Hoofdcategorieën
Home » Harry Potter » Naamloos... » Hoofdstuk 30
Naamloos...
Hoofdstuk 30
Tops zat rechtop in haar bed, vrijwel geluidloos etend uit een grote zak Hoffman’s Superklevende Kleefbonbons. Ze staarde voor zich uit en schudde een bonbon van haar vingers, die helemaal onder zaten met een plakkende, toffeekleurige substantie. Een zacht piepje en een gesmoorde kreet uit het bed naast haar vertelde haar dat Sam weer een nachtmerrie had. Hij was bang voor May. Hoe vaak had ze nu wel niet naast hun bedden gestaan, gehuild, door haar tranen heen gefluisterd dat het haar speet? Het maakte niet uit, hij vond haar nog steeds eng. Tops begreep hem ergens wel, maar toch ook weer niet. Het beeld van May tijdens haar laatste ziekenbezoekje zorgde even voor een woedende blik richting Sam, maar toen ze zijn gezicht zo tussen de ruwe wollen dekens zag liggen besefte ze dat ze ook onmogelijk boos kon zijn op hem.
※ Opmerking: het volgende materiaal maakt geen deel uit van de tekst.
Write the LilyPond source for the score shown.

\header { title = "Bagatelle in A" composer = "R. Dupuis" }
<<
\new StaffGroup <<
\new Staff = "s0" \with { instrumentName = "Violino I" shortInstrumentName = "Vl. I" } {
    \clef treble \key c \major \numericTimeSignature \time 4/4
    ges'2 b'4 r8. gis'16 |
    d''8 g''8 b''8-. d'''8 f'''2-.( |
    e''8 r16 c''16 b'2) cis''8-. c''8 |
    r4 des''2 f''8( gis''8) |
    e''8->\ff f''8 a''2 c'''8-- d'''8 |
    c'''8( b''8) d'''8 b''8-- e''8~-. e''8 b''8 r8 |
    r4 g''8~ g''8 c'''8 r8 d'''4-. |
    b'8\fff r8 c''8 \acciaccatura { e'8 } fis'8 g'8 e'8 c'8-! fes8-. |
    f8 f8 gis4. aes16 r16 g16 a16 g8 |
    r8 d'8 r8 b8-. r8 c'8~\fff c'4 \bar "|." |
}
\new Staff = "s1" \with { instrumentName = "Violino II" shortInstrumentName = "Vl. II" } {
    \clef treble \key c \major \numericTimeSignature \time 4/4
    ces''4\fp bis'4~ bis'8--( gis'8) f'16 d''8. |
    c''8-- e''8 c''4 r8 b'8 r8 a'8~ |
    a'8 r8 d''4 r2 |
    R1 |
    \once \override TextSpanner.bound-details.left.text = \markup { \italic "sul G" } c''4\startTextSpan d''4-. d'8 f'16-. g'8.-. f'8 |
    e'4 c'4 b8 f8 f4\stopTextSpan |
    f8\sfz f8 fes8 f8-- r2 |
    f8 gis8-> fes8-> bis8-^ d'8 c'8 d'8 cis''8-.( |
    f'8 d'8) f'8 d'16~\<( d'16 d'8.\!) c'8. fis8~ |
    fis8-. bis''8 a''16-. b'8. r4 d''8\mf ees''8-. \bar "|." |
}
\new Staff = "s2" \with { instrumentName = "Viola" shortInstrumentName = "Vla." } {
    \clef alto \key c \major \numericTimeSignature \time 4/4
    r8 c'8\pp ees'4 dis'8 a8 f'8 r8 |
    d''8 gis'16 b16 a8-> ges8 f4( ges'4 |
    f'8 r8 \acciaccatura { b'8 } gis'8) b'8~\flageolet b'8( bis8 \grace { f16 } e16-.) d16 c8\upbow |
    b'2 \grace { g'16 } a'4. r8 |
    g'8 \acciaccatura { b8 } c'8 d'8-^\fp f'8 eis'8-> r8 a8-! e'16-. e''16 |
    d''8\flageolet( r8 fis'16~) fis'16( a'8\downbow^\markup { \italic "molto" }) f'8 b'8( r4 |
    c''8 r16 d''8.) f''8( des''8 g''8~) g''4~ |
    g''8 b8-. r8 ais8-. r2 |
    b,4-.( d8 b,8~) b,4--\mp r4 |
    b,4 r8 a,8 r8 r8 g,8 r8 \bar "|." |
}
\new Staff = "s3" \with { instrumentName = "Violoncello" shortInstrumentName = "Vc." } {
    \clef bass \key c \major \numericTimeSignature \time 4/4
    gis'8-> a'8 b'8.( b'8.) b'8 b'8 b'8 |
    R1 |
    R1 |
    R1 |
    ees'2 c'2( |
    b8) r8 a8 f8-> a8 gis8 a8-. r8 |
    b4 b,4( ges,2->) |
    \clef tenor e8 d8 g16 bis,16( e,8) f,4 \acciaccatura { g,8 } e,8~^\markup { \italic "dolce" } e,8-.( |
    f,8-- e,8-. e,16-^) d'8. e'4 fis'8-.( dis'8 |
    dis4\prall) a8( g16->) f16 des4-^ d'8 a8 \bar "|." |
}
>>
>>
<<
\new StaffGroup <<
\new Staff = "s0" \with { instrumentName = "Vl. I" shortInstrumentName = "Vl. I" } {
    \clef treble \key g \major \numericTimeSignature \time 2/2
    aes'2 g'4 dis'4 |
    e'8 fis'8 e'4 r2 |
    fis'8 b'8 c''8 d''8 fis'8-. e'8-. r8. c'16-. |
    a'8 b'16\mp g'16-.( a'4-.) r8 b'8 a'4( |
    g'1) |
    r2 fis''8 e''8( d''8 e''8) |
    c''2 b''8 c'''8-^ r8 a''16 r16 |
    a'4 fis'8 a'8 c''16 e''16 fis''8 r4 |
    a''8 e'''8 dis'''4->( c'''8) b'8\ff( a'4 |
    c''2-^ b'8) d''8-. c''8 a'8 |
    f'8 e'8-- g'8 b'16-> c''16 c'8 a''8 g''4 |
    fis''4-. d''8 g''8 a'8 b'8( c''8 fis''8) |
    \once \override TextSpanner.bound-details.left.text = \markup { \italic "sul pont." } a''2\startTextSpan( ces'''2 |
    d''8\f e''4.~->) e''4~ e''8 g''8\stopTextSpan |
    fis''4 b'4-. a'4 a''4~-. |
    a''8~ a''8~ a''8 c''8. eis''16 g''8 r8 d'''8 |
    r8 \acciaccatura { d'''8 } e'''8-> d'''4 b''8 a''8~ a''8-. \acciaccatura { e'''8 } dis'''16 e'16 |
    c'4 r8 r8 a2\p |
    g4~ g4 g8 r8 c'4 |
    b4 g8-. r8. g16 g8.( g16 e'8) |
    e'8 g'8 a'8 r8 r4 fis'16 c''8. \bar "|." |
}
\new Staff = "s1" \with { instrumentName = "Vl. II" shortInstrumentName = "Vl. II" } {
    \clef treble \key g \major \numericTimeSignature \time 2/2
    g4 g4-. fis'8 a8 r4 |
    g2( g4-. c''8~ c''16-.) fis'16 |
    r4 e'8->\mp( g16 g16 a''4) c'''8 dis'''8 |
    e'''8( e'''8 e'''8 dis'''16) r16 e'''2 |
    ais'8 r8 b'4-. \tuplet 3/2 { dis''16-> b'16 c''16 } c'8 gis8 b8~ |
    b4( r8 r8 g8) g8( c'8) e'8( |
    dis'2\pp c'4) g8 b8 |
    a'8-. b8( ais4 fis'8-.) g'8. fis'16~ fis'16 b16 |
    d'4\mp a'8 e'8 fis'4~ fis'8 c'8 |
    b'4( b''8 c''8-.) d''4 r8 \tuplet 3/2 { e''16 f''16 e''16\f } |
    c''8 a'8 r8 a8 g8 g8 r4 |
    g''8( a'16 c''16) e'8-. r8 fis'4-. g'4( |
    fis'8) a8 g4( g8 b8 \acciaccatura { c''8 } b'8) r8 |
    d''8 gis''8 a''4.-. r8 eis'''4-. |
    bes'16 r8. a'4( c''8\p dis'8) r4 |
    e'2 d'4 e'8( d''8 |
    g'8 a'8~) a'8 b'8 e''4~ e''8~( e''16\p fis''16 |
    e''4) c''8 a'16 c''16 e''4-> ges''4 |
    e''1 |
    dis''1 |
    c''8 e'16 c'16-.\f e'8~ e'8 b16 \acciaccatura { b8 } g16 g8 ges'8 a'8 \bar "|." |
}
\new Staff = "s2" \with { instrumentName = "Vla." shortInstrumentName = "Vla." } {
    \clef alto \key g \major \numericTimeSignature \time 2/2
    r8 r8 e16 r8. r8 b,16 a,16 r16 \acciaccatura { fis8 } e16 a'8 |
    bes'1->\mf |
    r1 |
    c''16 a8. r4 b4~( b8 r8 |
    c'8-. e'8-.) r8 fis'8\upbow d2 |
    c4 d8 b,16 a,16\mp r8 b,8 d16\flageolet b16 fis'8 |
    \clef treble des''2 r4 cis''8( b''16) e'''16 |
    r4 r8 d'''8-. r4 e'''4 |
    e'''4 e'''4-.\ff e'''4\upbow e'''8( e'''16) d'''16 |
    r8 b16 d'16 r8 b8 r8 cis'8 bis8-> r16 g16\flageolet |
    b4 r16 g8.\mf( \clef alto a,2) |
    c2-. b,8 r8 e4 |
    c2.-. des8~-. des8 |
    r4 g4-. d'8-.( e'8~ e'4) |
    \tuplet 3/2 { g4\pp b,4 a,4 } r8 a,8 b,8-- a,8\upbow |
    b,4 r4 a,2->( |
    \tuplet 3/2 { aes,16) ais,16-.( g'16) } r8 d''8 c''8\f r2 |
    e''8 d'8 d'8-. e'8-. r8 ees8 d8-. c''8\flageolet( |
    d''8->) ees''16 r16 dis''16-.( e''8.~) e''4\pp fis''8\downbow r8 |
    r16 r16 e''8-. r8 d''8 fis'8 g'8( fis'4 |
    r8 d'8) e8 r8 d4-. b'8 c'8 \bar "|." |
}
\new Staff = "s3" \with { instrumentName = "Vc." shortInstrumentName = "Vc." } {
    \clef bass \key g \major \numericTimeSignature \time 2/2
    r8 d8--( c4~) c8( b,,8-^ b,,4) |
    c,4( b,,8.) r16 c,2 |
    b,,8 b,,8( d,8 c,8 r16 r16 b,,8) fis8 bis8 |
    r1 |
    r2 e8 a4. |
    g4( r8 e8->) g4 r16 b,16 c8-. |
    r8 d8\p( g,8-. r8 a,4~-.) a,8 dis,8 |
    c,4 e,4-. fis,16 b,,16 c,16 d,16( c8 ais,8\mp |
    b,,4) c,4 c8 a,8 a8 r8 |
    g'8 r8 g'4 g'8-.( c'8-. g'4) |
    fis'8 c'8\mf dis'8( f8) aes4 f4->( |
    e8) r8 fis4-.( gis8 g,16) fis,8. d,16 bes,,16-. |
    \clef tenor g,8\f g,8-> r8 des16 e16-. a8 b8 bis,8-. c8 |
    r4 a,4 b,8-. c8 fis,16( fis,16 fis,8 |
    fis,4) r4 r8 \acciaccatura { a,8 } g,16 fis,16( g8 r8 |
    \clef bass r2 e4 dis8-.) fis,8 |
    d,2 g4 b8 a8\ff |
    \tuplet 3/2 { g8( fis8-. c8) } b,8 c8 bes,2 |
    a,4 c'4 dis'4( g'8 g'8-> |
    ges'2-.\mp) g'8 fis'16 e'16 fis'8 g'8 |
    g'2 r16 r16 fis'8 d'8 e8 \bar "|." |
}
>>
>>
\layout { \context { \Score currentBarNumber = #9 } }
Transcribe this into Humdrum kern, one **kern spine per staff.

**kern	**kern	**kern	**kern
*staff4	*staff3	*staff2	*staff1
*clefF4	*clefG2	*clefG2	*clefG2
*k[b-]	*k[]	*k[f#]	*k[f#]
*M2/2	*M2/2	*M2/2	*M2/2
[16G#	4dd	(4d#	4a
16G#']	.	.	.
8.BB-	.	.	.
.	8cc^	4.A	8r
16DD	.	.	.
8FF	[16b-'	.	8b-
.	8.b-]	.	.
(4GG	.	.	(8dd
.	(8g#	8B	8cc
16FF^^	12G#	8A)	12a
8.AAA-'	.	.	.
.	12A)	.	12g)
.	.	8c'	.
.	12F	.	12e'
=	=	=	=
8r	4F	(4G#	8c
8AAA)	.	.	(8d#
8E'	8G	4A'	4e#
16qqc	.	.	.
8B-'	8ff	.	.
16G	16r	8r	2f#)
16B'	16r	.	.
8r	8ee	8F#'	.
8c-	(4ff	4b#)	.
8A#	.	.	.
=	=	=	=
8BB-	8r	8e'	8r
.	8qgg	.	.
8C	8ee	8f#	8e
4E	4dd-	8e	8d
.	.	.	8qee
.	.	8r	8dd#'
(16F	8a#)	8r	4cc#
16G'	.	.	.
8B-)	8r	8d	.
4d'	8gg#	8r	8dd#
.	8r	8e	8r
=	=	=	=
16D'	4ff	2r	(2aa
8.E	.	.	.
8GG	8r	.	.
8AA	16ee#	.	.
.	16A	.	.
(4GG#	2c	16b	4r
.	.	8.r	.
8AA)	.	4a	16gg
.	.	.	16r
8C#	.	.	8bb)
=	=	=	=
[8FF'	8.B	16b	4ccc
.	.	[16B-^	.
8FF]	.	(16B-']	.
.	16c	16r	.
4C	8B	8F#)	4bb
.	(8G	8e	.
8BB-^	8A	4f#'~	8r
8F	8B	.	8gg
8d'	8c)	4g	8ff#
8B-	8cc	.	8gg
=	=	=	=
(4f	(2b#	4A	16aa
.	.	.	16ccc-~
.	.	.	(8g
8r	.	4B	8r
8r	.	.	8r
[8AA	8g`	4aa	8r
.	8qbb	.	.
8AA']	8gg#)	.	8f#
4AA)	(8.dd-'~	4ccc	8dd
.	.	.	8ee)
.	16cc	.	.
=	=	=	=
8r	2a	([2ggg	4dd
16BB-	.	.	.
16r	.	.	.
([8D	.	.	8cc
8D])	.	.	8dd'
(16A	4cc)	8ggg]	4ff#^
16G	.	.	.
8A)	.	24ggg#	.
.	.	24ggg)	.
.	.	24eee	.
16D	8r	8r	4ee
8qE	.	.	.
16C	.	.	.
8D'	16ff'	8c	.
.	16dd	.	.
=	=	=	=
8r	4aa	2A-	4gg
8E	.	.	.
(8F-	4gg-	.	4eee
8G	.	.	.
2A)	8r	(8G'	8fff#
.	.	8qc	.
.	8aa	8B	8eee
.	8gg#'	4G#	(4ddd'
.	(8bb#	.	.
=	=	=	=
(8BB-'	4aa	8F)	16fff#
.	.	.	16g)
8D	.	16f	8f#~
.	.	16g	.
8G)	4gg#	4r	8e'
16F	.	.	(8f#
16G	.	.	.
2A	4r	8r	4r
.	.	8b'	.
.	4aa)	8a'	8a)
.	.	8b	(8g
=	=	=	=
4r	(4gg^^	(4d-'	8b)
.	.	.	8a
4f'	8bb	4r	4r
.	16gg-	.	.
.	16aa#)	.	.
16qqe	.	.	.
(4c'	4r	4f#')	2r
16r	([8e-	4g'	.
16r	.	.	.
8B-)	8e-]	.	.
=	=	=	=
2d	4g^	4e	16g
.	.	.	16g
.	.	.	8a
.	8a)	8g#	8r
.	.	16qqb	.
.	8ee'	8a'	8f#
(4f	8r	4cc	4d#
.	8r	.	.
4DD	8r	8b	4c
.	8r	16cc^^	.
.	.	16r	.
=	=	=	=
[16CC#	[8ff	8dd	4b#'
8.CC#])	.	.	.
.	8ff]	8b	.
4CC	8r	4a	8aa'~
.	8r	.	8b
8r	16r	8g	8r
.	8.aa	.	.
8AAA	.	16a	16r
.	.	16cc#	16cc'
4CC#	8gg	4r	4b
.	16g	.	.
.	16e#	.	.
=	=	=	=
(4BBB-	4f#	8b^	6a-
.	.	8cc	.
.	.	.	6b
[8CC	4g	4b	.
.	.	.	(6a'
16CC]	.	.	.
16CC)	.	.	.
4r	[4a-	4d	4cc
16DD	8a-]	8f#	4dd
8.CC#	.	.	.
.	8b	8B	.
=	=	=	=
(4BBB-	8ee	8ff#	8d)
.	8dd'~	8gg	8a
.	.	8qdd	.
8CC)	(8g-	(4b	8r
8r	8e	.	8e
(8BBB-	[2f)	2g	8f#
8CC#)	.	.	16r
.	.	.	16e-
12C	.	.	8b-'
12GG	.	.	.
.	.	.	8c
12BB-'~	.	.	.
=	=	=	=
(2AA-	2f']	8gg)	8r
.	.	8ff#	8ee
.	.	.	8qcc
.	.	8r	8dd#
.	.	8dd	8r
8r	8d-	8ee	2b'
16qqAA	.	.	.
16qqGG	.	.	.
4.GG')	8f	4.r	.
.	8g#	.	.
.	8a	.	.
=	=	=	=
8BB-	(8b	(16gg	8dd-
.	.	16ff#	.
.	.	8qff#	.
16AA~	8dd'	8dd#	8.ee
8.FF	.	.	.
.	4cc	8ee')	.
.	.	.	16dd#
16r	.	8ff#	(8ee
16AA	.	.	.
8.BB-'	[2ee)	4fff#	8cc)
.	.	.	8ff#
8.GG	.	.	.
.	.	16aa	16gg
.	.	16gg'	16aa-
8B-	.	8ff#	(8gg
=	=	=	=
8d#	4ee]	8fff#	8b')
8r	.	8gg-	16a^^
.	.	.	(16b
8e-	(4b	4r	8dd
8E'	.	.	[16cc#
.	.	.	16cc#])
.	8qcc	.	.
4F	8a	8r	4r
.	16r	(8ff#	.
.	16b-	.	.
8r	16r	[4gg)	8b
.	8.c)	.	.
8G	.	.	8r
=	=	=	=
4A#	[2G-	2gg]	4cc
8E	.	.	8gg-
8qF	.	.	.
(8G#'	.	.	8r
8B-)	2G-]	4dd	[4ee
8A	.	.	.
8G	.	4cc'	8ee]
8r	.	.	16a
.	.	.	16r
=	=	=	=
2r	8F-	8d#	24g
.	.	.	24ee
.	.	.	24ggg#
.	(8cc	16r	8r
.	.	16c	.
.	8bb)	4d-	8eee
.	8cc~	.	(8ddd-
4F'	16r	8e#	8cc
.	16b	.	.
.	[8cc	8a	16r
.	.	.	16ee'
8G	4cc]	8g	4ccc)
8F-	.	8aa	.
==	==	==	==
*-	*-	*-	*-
Een zucht verliet Tops’ mond en een haast onzichtbaar wolkje volgde. Het was bijna maart, maar nog steeds koud genoeg om ziek te worden als je naar buiten zou gaan zonder jas, sjaal en handschoenen. Waar was haar deken eigenlijk? Tops draaide zich om, maar op haar bed lag niets. Iets te wild ging ze op haar buik liggen om over de rand van het bed te kijken, dus schopte ze haar zak Hoffman’s Superklevende Kleefbonbons op de grond. Eenzelfde plakkerige vloeistof als die aan Tops’ vingertoppen bedekte een deel van de vloer. Een zacht ‘o jee’ verstoorde de stilte, gevolgd door een gemompelde spreuk - een gemompelde en mislukte spreuk. De bonbons werden weliswaar minder, maar ook zwaartekrachtloos. Tops keek met opgetrokken wenkbrauwen naar haar zwevende zoetigheid en prikte er zachtjes in met haar toverstok. Het spul bewoog heen en weer als een velletje papier in een herfstbriesje, en bleef tegelijkertijd een beetje aan Tops’ toverstok kleven, zodat het weer rubberachtig terugbewoog zodra Tops haar stok wegtrok.
‘Wauw.’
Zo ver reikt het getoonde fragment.